#### WHAT THE TASK REQUIRES
Print the entire listing below word for word, excluding its pictures.

#### EXERCISE MATERIAL
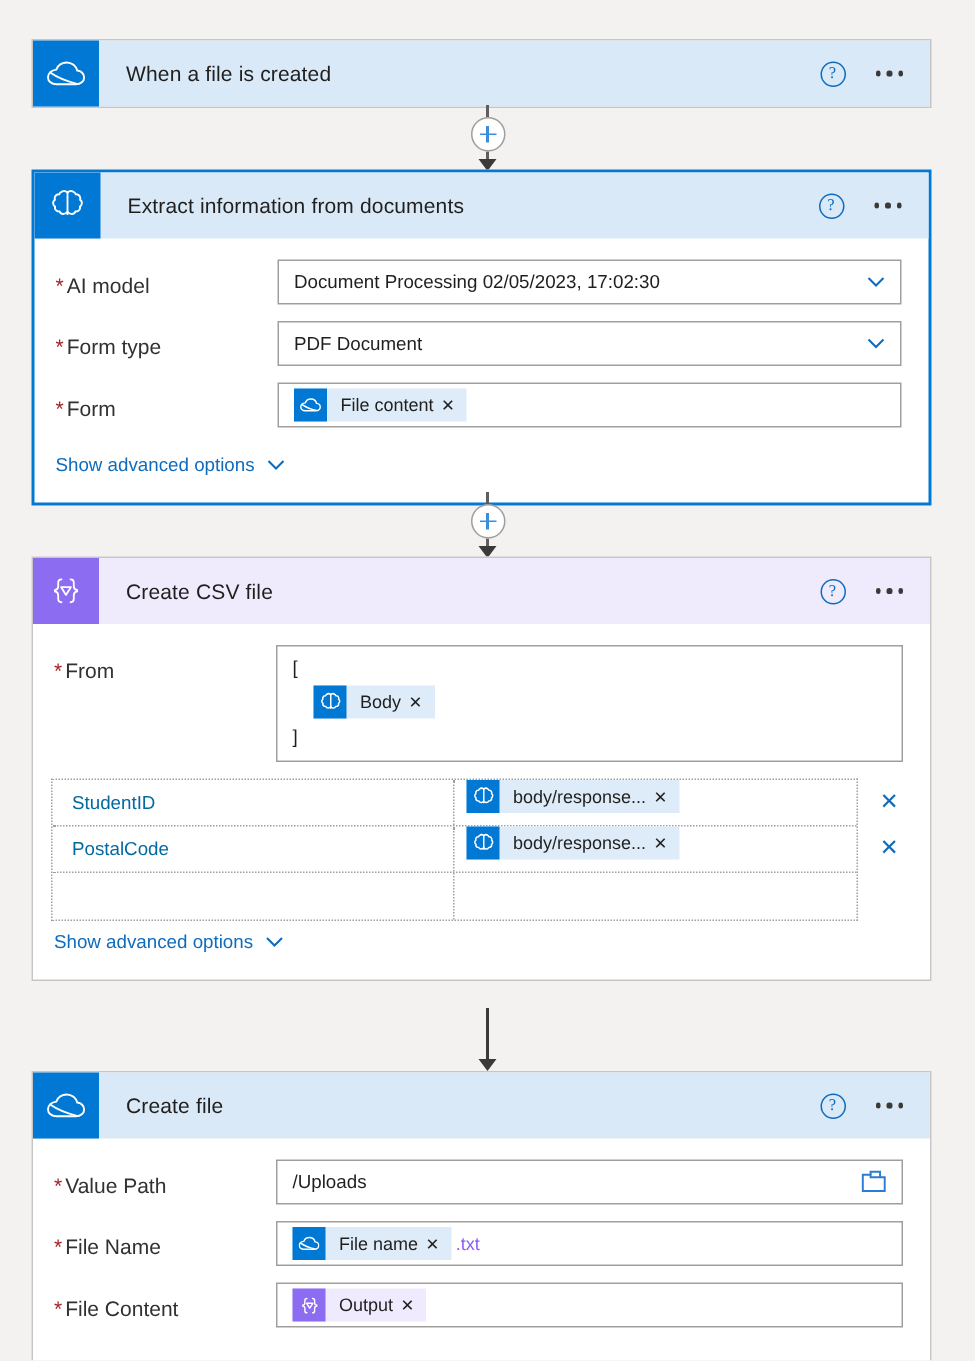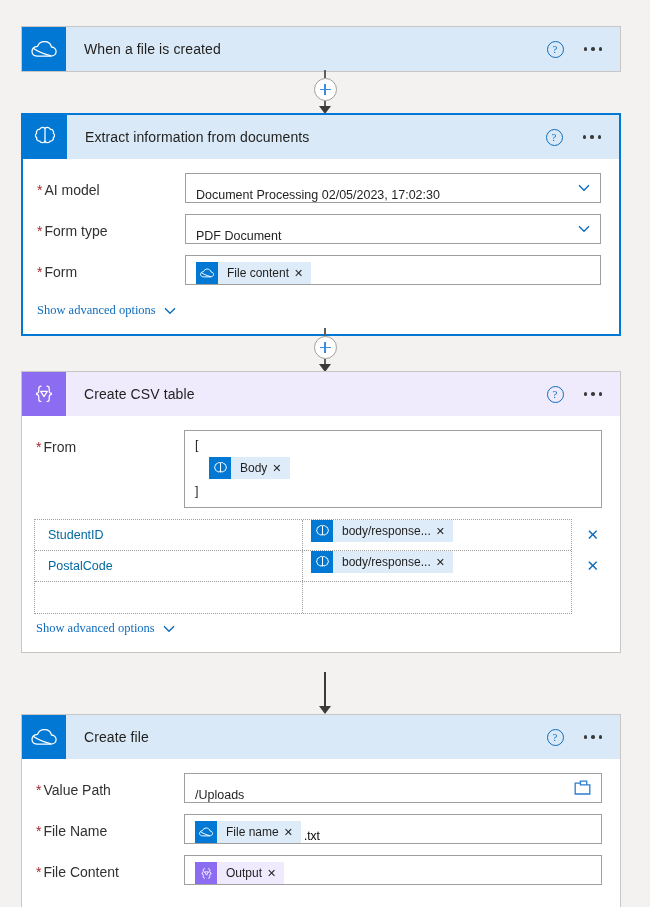--- a/index.html
+++ b/index.html
@@ -94,21 +94,21 @@
     margin-right: 2px;
   }
   .field-control { flex: 1 1 auto; }
 
   .input-box {
     position: relative;
     min-height: 30px;
     border: 1px solid #a19f9d;
     background: #fff;
     display: flex;
-    align-items: flex-end;
+    align-items: center;
     padding: 0 10px;
     font-size: 12.5px;
     color: #201f1e;
   }
   .input-box.tall { min-height: 78px; align-items: stretch; display: block; padding: 6px 10px; }
 
   .chev {
     position: absolute;
     right: 11px; top: 50%;
     margin-top: -4px;
@@ -146,35 +146,34 @@
     white-space: nowrap;
   }
   .token-x {
     font-size: 11px;
     color: #201f1e;
     padding-right: 8px;
     cursor: pointer;
   }
   .suffix-text {
     font-size: 12px;
-    color: #000000;
+    color: #8b5cf6;
     padding-left: 3px;
   }
 
   
   .adv-link {
     display: inline-flex;
     align-items: center;
     gap: 8px;
     color: #0f6cbd;
     font-size: 12.5px;
     margin-top: 7px;
     margin-left: 2px;
     cursor: pointer;
-    font-family: Liberation Serif, serif;
   }
 
   
   .hv-head {
     display: flex;
     margin-top: 8px;
     margin-bottom: 3px;
   }
   .hv-head div {
     font-size: 12.5px;
@@ -379,21 +378,21 @@
 
   <div class="card" style="top:371px;">
     <div class="card-header purple">
       <div class="icon-tile purple">
         <svg width="24" height="20" viewBox="0 0 24 20">
           <path d="M9 2.2c-1.7 0-2.2.9-2.2 2.3v2.3c0 1.4-.7 2.4-2.2 2.6v.9c1.5.2 2.2 1.2 2.2 2.6v2.3c0 1.4.5 2.3 2.2 2.3" fill="none" stroke="#fff" stroke-width="1.2" stroke-linecap="round"></path>
           <path d="M15 2.2c1.7 0 2.2.9 2.2 2.3v2.3c0 1.4.7 2.4 2.2 2.6v.9c-1.5.2-2.2 1.2-2.2 2.6v2.3c0 1.4-.5 2.3-2.2 2.3" fill="none" stroke="#fff" stroke-width="1.2" stroke-linecap="round"></path>
           <path d="M8.7 7.4h6.6L12 12.6z" fill="none" stroke="#fff" stroke-width="1.2" stroke-linejoin="round"></path>
         </svg>
       </div>
-      <div class="card-title">Create CSV table</div>
+      <div class="card-title">Create CSV file</div>
       <div class="hdr-actions">
         <div class="help-icon">?</div>
         <div class="ellipsis">
             <i></i>
             <i></i>
             <i></i>
           </div>
       </div>
     </div>
     <div class="card-body">

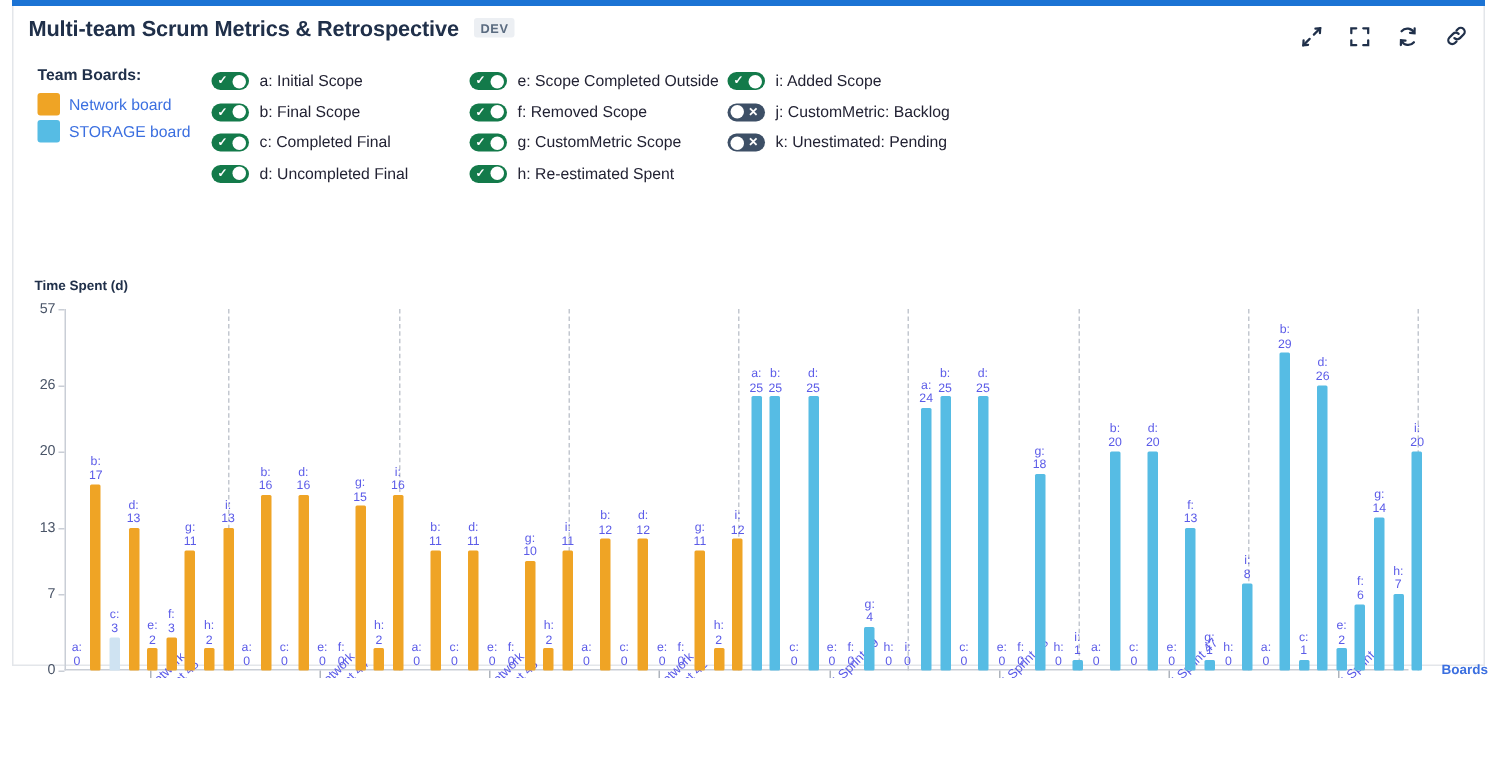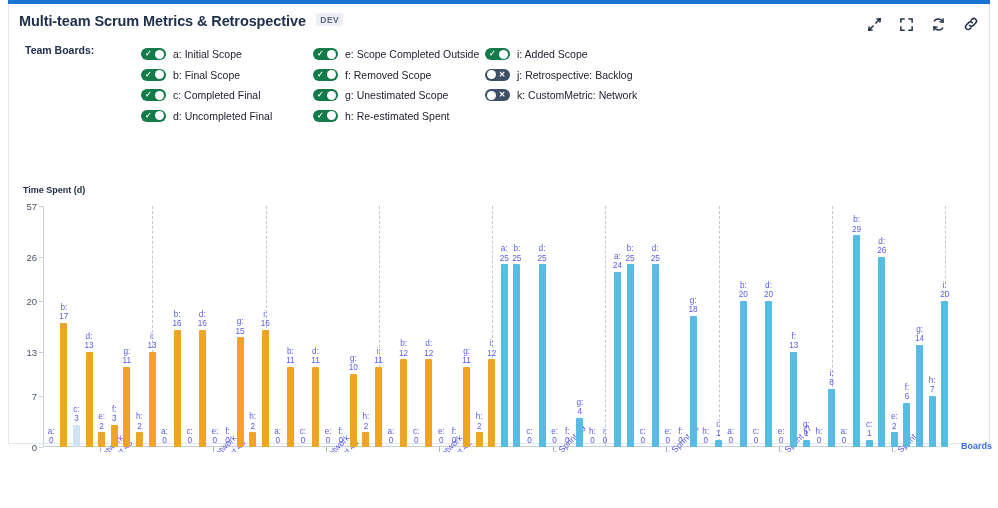--- a/index.html
+++ b/index.html
@@ -184,20 +184,30 @@
             <path d="M6.6 9.4 a2.6 2.6 0 0 0 3.7 0 l2.4-2.4 a2.6 2.6 0 0 0-3.7-3.7 L8 4.3"></path>
             <path d="M9.4 6.6 a2.6 2.6 0 0 0-3.7 0 L3.3 9 a2.6 2.6 0 0 0 3.7 3.7 L8 11.7"></path>
           </svg>
         </span>
       </div>
     </div>
 
     <div class="legend">
       <div class="boards">
         <div class="lg-title">Team Boards:</div>
+        <div id="boards-list">
+            <div class="board-row">
+              <span class="swatch" style="background: rgb(239, 164, 37);"></span>
+              <span class="board-label">Network board</span>
+            </div>
+            <div class="board-row">
+              <span class="swatch" style="background: rgb(86, 188, 228);"></span>
+              <span class="board-label">STORAGE board</span>
+            </div>
+          </div>
       </div>
       <div class="metrics">
         <div class="metric-cols" id="metric-cols">
             <div class="metric-col">
               <div class="metric-row">
                 <span class="toggle on">
                   <span class="mark">✓</span>
                   <span class="knob"></span>
                 </span>
                 <span class="metric-label">a: Initial Scope</span>
@@ -237,21 +247,21 @@
                   <span class="mark">✓</span>
                   <span class="knob"></span>
                 </span>
                 <span class="metric-label">f: Removed Scope</span>
               </div>
               <div class="metric-row">
                 <span class="toggle on">
                   <span class="mark">✓</span>
                   <span class="knob"></span>
                 </span>
-                <span class="metric-label">g: Unestimated Scope</span>
+                <span class="metric-label">g: CustomMetric Scope</span>
               </div>
               <div class="metric-row">
                 <span class="toggle on">
                   <span class="mark">✓</span>
                   <span class="knob"></span>
                 </span>
                 <span class="metric-label">h: Re-estimated Spent</span>
               </div>
             </div>
             <div class="metric-col">
@@ -260,28 +270,28 @@
                   <span class="mark">✓</span>
                   <span class="knob"></span>
                 </span>
                 <span class="metric-label">i: Added Scope</span>
               </div>
               <div class="metric-row">
                 <span class="toggle off">
                   <span class="mark">✕</span>
                   <span class="knob"></span>
                 </span>
-                <span class="metric-label">j: Retrospective: Backlog</span>
+                <span class="metric-label">j: CustomMetric: Backlog</span>
               </div>
               <div class="metric-row">
                 <span class="toggle off">
                   <span class="mark">✕</span>
                   <span class="knob"></span>
                 </span>
-                <span class="metric-label">k: CustomMetric: Network</span>
+                <span class="metric-label">k: Unestimated: Pending</span>
               </div>
             </div>
           </div>
       </div>
     </div>
 
     <div class="chart-wrap">
       <div class="y-title">Time Spent (d)</div>
       <div class="plot" id="plot">
         <div class="axis-v"></div>

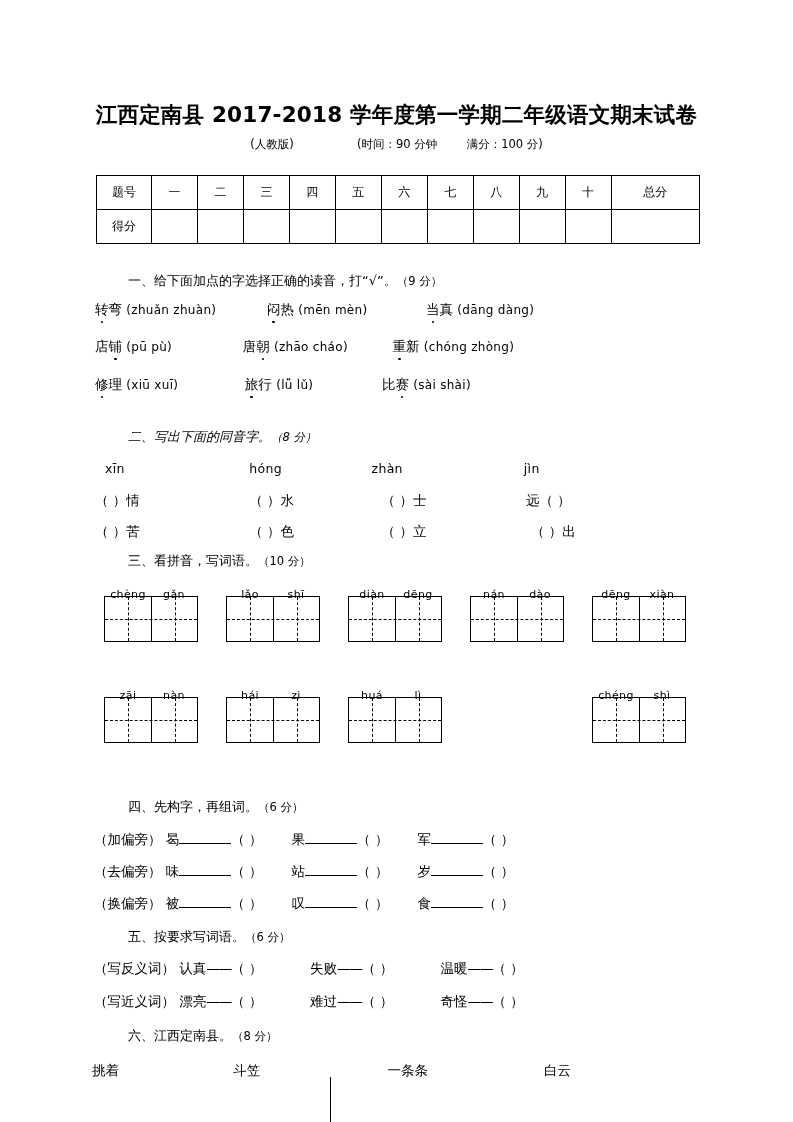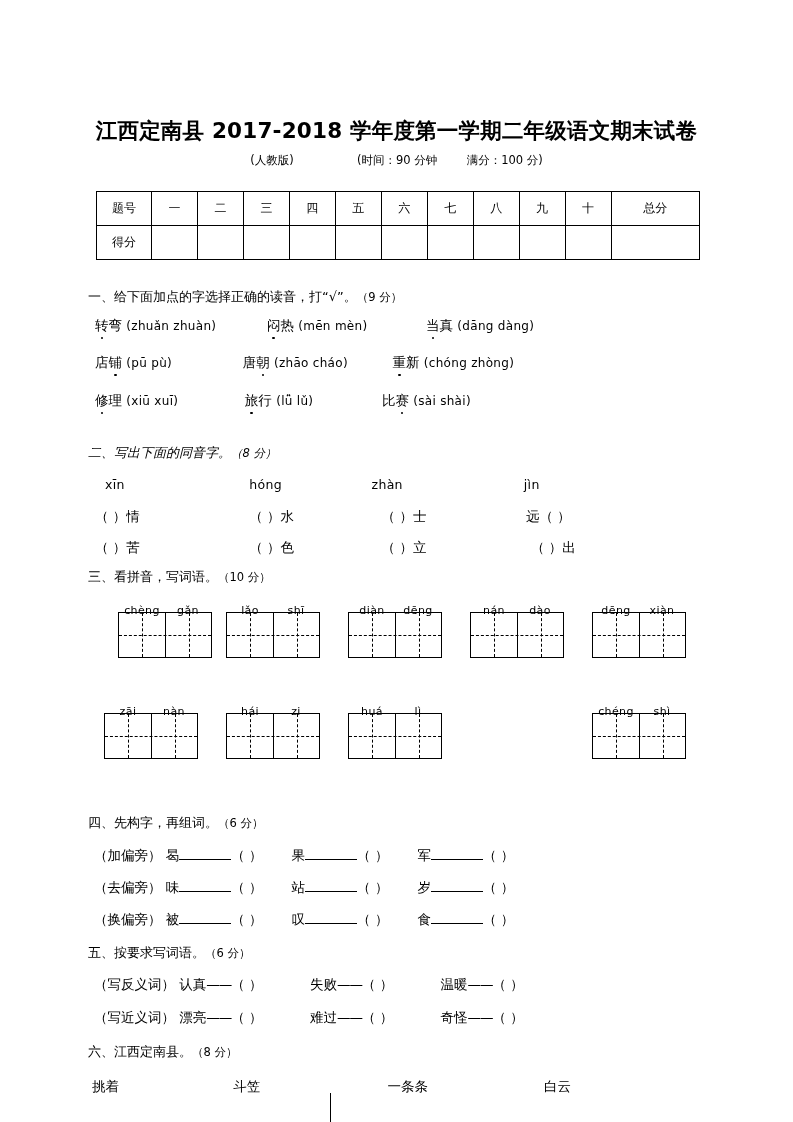--- a/index.html
+++ b/index.html
@@ -11,21 +11,21 @@
     width: 793px;
     height: 1122px;
     position: relative;
     font-family: "DejaVu Sans", "Liberation Sans", sans-serif;
     color: #000000;
     overflow: hidden;
   }
 
   .page {
     position: absolute;
-    left: 0; top: 16px;
+    left: 0; top: 0;
     width: 793px;
     height: 956px;
   }
 
   
   .center-divider {
     position: absolute;
     left: 330px;
     top: 1077px;
     width: 0;
@@ -74,20 +74,21 @@
     font-size: 12px;
     padding: 0;
   }
   .score-table td.label-col { width: 54px; }
 
   
   .sec-head {
     position: absolute;
     font-size: 13px;
     white-space: nowrap;
+    margin-left: 40px;
   }
   .sec-head .pts { font-size: 11.5px; }
 
   .row-line {
     position: absolute;
     font-size: 13.5px;
     white-space: nowrap;
   }
   .py {
     font-family: "DejaVu Sans", "Liberation Sans", sans-serif;
@@ -266,21 +267,21 @@
     <span style="display:inline-block;width:150px"><span>（        ）</span><span>苦</span></span>
     <span style="display:inline-block;width:128px"><span>（        ）</span><span>色</span></span>
     <span style="display:inline-block;width:145px"><span>（        ）</span><span>立</span></span>
     <span style="display:inline-block;"><span>（        ）</span><span>出</span></span>
   </div>
 
   <div class="sec-head" style="left:88px; top:552px;text-align:center;">
     <span>三、</span><span>看拼音，写词语。</span><span class="pts">（10 分）</span>
   </div>
 
-  <div class="grid-wrap" style="left:104px; top:596px;margin-left:14px;">
+  <div class="grid-wrap" style="left:104px; top:596px;">
     <div class="grid-py"><span class="a">chèng</span><span class="b">gǎn</span></div>
     <div class="tzg">
         <div class="cell"></div>
         <div class="cell"></div>
       </div>
   </div>
   <div class="grid-wrap" style="left:226px; top:596px;">
     <div class="grid-py"><span class="a">lǎo</span><span class="b">shī</span></div>
     <div class="tzg">
         <div class="cell"></div>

#### TASK RESULT
--- a/index.html
+++ b/index.html
@@ -94,21 +94,21 @@
     margin-right: 2px;
   }
   .field-control { flex: 1 1 auto; }
 
   .input-box {
     position: relative;
     min-height: 30px;
     border: 1px solid #a19f9d;
     background: #fff;
     display: flex;
-    align-items: flex-end;
+    align-items: center;
     padding: 0 10px;
     font-size: 12.5px;
     color: #201f1e;
   }
   .input-box.tall { min-height: 78px; align-items: stretch; display: block; padding: 6px 10px; }
 
   .chev {
     position: absolute;
     right: 11px; top: 50%;
     margin-top: -4px;
@@ -146,35 +146,34 @@
     white-space: nowrap;
   }
   .token-x {
     font-size: 11px;
     color: #201f1e;
     padding-right: 8px;
     cursor: pointer;
   }
   .suffix-text {
     font-size: 12px;
-    color: #000000;
+    color: #8b5cf6;
     padding-left: 3px;
   }
 
   
   .adv-link {
     display: inline-flex;
     align-items: center;
     gap: 8px;
     color: #0f6cbd;
     font-size: 12.5px;
     margin-top: 7px;
     margin-left: 2px;
     cursor: pointer;
-    font-family: Liberation Serif, serif;
   }
 
   
   .hv-head {
     display: flex;
     margin-top: 8px;
     margin-bottom: 3px;
   }
   .hv-head div {
     font-size: 12.5px;
@@ -379,21 +378,21 @@
 
   <div class="card" style="top:371px;">
     <div class="card-header purple">
       <div class="icon-tile purple">
         <svg width="24" height="20" viewBox="0 0 24 20">
           <path d="M9 2.2c-1.7 0-2.2.9-2.2 2.3v2.3c0 1.4-.7 2.4-2.2 2.6v.9c1.5.2 2.2 1.2 2.2 2.6v2.3c0 1.4.5 2.3 2.2 2.3" fill="none" stroke="#fff" stroke-width="1.2" stroke-linecap="round"></path>
           <path d="M15 2.2c1.7 0 2.2.9 2.2 2.3v2.3c0 1.4.7 2.4 2.2 2.6v.9c-1.5.2-2.2 1.2-2.2 2.6v2.3c0 1.4-.5 2.3-2.2 2.3" fill="none" stroke="#fff" stroke-width="1.2" stroke-linecap="round"></path>
           <path d="M8.7 7.4h6.6L12 12.6z" fill="none" stroke="#fff" stroke-width="1.2" stroke-linejoin="round"></path>
         </svg>
       </div>
-      <div class="card-title">Create CSV table</div>
+      <div class="card-title">Create CSV file</div>
       <div class="hdr-actions">
         <div class="help-icon">?</div>
         <div class="ellipsis">
             <i></i>
             <i></i>
             <i></i>
           </div>
       </div>
     </div>
     <div class="card-body">

--- a/index.html
+++ b/index.html
@@ -184,20 +184,30 @@
             <path d="M6.6 9.4 a2.6 2.6 0 0 0 3.7 0 l2.4-2.4 a2.6 2.6 0 0 0-3.7-3.7 L8 4.3"></path>
             <path d="M9.4 6.6 a2.6 2.6 0 0 0-3.7 0 L3.3 9 a2.6 2.6 0 0 0 3.7 3.7 L8 11.7"></path>
           </svg>
         </span>
       </div>
     </div>
 
     <div class="legend">
       <div class="boards">
         <div class="lg-title">Team Boards:</div>
+        <div id="boards-list">
+            <div class="board-row">
+              <span class="swatch" style="background: rgb(239, 164, 37);"></span>
+              <span class="board-label">Network board</span>
+            </div>
+            <div class="board-row">
+              <span class="swatch" style="background: rgb(86, 188, 228);"></span>
+              <span class="board-label">STORAGE board</span>
+            </div>
+          </div>
       </div>
       <div class="metrics">
         <div class="metric-cols" id="metric-cols">
             <div class="metric-col">
               <div class="metric-row">
                 <span class="toggle on">
                   <span class="mark">✓</span>
                   <span class="knob"></span>
                 </span>
                 <span class="metric-label">a: Initial Scope</span>
@@ -237,21 +247,21 @@
                   <span class="mark">✓</span>
                   <span class="knob"></span>
                 </span>
                 <span class="metric-label">f: Removed Scope</span>
               </div>
               <div class="metric-row">
                 <span class="toggle on">
                   <span class="mark">✓</span>
                   <span class="knob"></span>
                 </span>
-                <span class="metric-label">g: Unestimated Scope</span>
+                <span class="metric-label">g: CustomMetric Scope</span>
               </div>
               <div class="metric-row">
                 <span class="toggle on">
                   <span class="mark">✓</span>
                   <span class="knob"></span>
                 </span>
                 <span class="metric-label">h: Re-estimated Spent</span>
               </div>
             </div>
             <div class="metric-col">
@@ -260,28 +270,28 @@
                   <span class="mark">✓</span>
                   <span class="knob"></span>
                 </span>
                 <span class="metric-label">i: Added Scope</span>
               </div>
               <div class="metric-row">
                 <span class="toggle off">
                   <span class="mark">✕</span>
                   <span class="knob"></span>
                 </span>
-                <span class="metric-label">j: Retrospective: Backlog</span>
+                <span class="metric-label">j: CustomMetric: Backlog</span>
               </div>
               <div class="metric-row">
                 <span class="toggle off">
                   <span class="mark">✕</span>
                   <span class="knob"></span>
                 </span>
-                <span class="metric-label">k: CustomMetric: Network</span>
+                <span class="metric-label">k: Unestimated: Pending</span>
               </div>
             </div>
           </div>
       </div>
     </div>
 
     <div class="chart-wrap">
       <div class="y-title">Time Spent (d)</div>
       <div class="plot" id="plot">
         <div class="axis-v"></div>

--- a/index.html
+++ b/index.html
@@ -11,21 +11,21 @@
     width: 793px;
     height: 1122px;
     position: relative;
     font-family: "DejaVu Sans", "Liberation Sans", sans-serif;
     color: #000000;
     overflow: hidden;
   }
 
   .page {
     position: absolute;
-    left: 0; top: 16px;
+    left: 0; top: 0;
     width: 793px;
     height: 956px;
   }
 
   
   .center-divider {
     position: absolute;
     left: 330px;
     top: 1077px;
     width: 0;
@@ -74,20 +74,21 @@
     font-size: 12px;
     padding: 0;
   }
   .score-table td.label-col { width: 54px; }
 
   
   .sec-head {
     position: absolute;
     font-size: 13px;
     white-space: nowrap;
+    margin-left: 40px;
   }
   .sec-head .pts { font-size: 11.5px; }
 
   .row-line {
     position: absolute;
     font-size: 13.5px;
     white-space: nowrap;
   }
   .py {
     font-family: "DejaVu Sans", "Liberation Sans", sans-serif;
@@ -266,21 +267,21 @@
     <span style="display:inline-block;width:150px"><span>（        ）</span><span>苦</span></span>
     <span style="display:inline-block;width:128px"><span>（        ）</span><span>色</span></span>
     <span style="display:inline-block;width:145px"><span>（        ）</span><span>立</span></span>
     <span style="display:inline-block;"><span>（        ）</span><span>出</span></span>
   </div>
 
   <div class="sec-head" style="left:88px; top:552px;text-align:center;">
     <span>三、</span><span>看拼音，写词语。</span><span class="pts">（10 分）</span>
   </div>
 
-  <div class="grid-wrap" style="left:104px; top:596px;margin-left:14px;">
+  <div class="grid-wrap" style="left:104px; top:596px;">
     <div class="grid-py"><span class="a">chèng</span><span class="b">gǎn</span></div>
     <div class="tzg">
         <div class="cell"></div>
         <div class="cell"></div>
       </div>
   </div>
   <div class="grid-wrap" style="left:226px; top:596px;">
     <div class="grid-py"><span class="a">lǎo</span><span class="b">shī</span></div>
     <div class="tzg">
         <div class="cell"></div>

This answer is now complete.